It’s time to take stock of security for another year. 2018 has seen some corkers, from the BA data breach to Cambridge Analytica, but as ever, it could always be worse.
Cyber security is the last line of defence for personal security. Companies and individuals alike have lots to lose if their digital security is lacking, and whether the attacker is a terrorist or a disgruntled employee, there’s plenty to combat over the next year. From public infrastructure hacks to sleeper agents and the looming threat of GDPR fines, how can companies protect themselves in 2019 – and from what?
David Francis, head of security at KCOM, weighs in.
The next public disaster will be a cyber-attack.
We saw with WannaCry that one virus can spread across the whole NHS fairly quickly, wreaking havoc as it goes. The next target will be the UK’s power and telecoms networks. A successful sector-wide attack could cause major disruption to the country, switching off people’s lights, heat and communications. If that were tied in with a health network hack, the impact could turn deadly. The real threat is that there doesn’t even have to be a large, well-funded terrorist organisation behind it. It could just be a lone gun with the right skills and software.
Sleeper agents with time bombs will sink your company.
Do you know when you’ve been attacked? It takes companies an average of 206 days to discover a breach, so the answer is ‘probably not.’ And the threat doesn’t just have to be external: you could have sleeper agents placing time bombs in advance. They don’t necessarily need to be onsite at the crucial moment.

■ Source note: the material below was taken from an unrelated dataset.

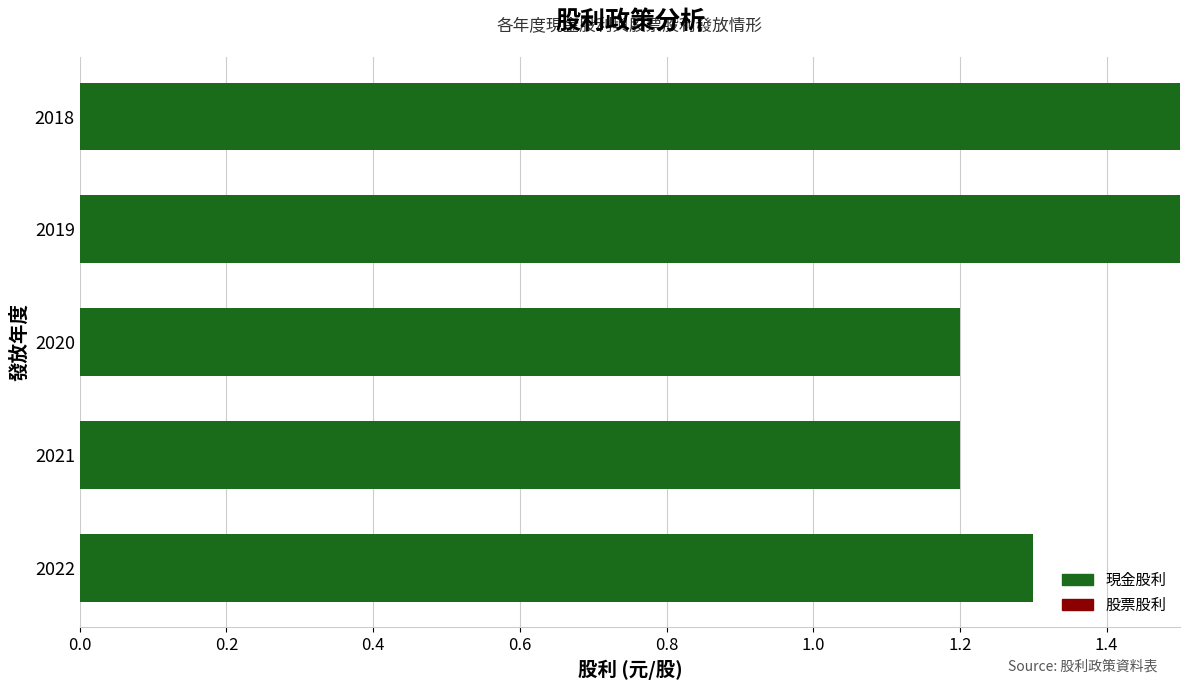

Which has a higher value, 2018 or 2022?

2018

It could be a developer with a grudge placing a time bomb in the system to erase crucial intellectual property, or even an outgoing executive quietly deleting things in the background. If done quietly over a period of time, you could lose your backups as well, with no way of tracing the culprit. Companies need to have measures in place to track data movement to prevent this kind of insider threat.
We’re going to get our first big GDPR fine.
If 2018 was the year of compliance, 2019 will be the year of retribution for everyone’s favourite data privacy regulation. The period of grace is drawing to a close, and the new year will see the ICO taking its first high-profile scalp over treatment of personally identifiable information. That will set the precedent by which all further cases are judged – letting companies know along the way just how strictly enforced the rules are going to be, and how heavy the fines. Now is the time to check your compliance levels – don’t wait for the hammer to fall.